3 key projects

For an insight into some of the vital work we do to care for and protect Scotland’s countryside, here are three short case studies.

Upland footpaths

Mountains are far more fragile than we realise, and looking after 245 miles of upland paths takes plenty of effort and a fair bit of ingenuity.

Our upland footpaths are well trodden and are exposed to a constantly changing climate. Rain, frost, snow, gales and the odd bit of blazing sunshine (sometimes all in the same day!) mean that our paths need dedicated care and attention, all year round.

Thankfully, the National Trust for Scotland has a passionate upland footpaths team who work tirelessly to keep our mountain paths accessible. Using the lightest of touches – working by hand or helicopter to avoid heavy machinery, and using locally sourced materials – they’ve assessed every metre of our mountain footpaths and have a rolling programme of maintenance at places like Torridon and Ben Lomond.

To keep the paths safe and accessible without the need for things like handrails or escalators, the team employs some clever techniques and structures. Stone waterbars guide rainwater into ditches and protect the surface of our paths, while ‘stone pitching’ involves burying large boulder ‘steps’ under slopes so that only a small piece of the stone is visible above the surface (a bit like an iceberg).

We are extremely grateful for donations to our Footpath Fund, which lets people show their support for our work and ensures that our paths are maintained for everyone to enjoy.

Staff repairing the footpath in the snow
The footpaths team are out in all weathers, working tirelessly to keep paths accessible.

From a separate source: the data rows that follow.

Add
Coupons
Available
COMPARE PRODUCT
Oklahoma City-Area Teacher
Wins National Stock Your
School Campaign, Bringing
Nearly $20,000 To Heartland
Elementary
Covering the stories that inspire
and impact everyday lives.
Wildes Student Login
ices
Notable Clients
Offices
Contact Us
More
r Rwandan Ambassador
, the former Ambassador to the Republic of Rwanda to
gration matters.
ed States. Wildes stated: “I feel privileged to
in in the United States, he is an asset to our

Ben Lawers: 30 years of conservation

In August 1987, two experimental fences were built on Creag an Lochain and Meall nan Tarmachan in Ben Lawers. The then owner of the land, Mrs Ann Sants, had given her permission for the National Trust for Scotland to test the effect of keeping sheep away from certain areas that had the potential for floral diversity.

The rights to graze sheep on the hill were held by the farms below the Trust ground, alongside Loch Tay. Grazing was centred on short plants and eliminated taller species, among which were several rare or scarce plants. From 1983, Trust staff had shown that these plants were undergoing a long decline, and so the Trust and the Nature Conservancy Council (NCC) agreed that practical measures should be taken to reverse the loss of these important species.

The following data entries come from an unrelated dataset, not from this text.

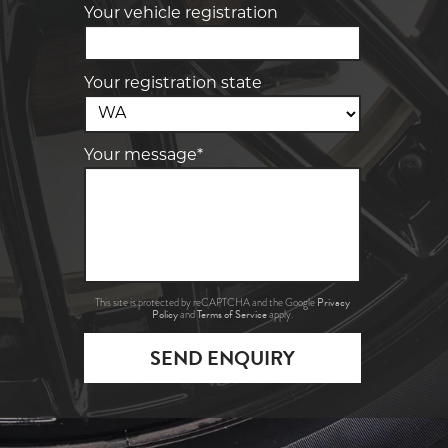
Your vehicle registration
Your registration state
Your message*
Privacy
This site is protected by reCAPTCHA and the Google
Policy
Terms of Service
and
apply.
SEND ENQUIRY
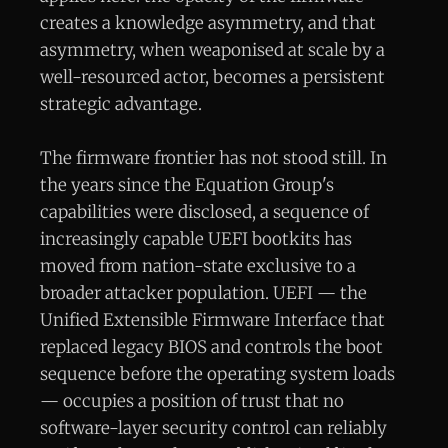
creates a knowledge asymmetry, and that
asymmetry, when weaponised at scale by a
well-resourced actor, becomes a persistent
strategic advantage.
The firmware frontier has not stood still. In
the years since the Equation Group's
capabilities were disclosed, a sequence of
increasingly capable UEFI bootkits has
moved from nation-state exclusive to a
broader attacker population. UEFI — the
Unified Extensible Firmware Interface that
replaced legacy BIOS and controls the boot
sequence before the operating system loads
— occupies a position of trust that no
software-layer security control can reliably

The initial two fenced areas totalled around 1 hectare, which may not seem much but it was the first step in a pioneering project. In 1989 and 1990, the Trust used donated funds to build two more fences that would enclose another 30 hectares of land on the Ben Lawers range. In 1991 the Trust began planting trees and shrubs to help with the regeneration. It wasn’t long before rare plant species were thriving, accompanied by an increase in wildlife – caterpillars, beetles and birds.

Decades later, rare plant species and habitats in the Ben Lawers National Nature Reserve, such as subarctic willow scrub and eutrophic tall herbs, are now protected by law. Various partnerships and increased funding have seen the project evolve to include hundreds of hectares of land at different altitudes, with the aim of keeping Ben Lawers and its important plants in good health for decades to come.

The restored green habitats of Beinn Ghlas mountain
The restored habitats on Beinn Ghlas

Seabirds on Canna

In order to protect Canna’s treasured seabirds, the National Trust for Scotland, the EU Life Fund, the Royal Zoological Society of Scotland and Scottish Natural Heritage all provided funding for an ambitious project.

Research by the Highland Ringing Group and the Trust had discovered that numbers of manx shearwaters and other important seabirds on the island of Canna were dropping. Brown rats had arrived on the island and were preying on seabird nests, causing certain birds to abandon the places where they’d been breeding for years. Birds had started nesting in caves and on ledges, deserting traditional boulder areas where they were vulnerable and moving to more inaccessible sites. But even with this change in behaviour, numbers were falling alarmingly.

In 2005, a project was funded to eradicate brown rats from Canna. A team from New Zealand, supported by volunteers, set up and replenished bait stations, recording when and where rats were taking the bait. By March 2006, it was believed that all the rats on the island had gone. After two more years of monitoring, the island was officially declared rat-free in 2008. Now, Canna is quarantined to make sure that rats don’t return to re-colonise the island.

Canna’s manx shearwater colony was recorded at 1,500 pairs in the 1980s. But through most of the 1990s, seabird numbers on Canna were in decline, and by 2005 only 1 or 2 pairs of shearwaters survived in isolated areas on some of the more inaccessible cliffs. Now, manx shearwaters are returning to Canna and breeding successfully, while numbers of puffins and shags have also increased.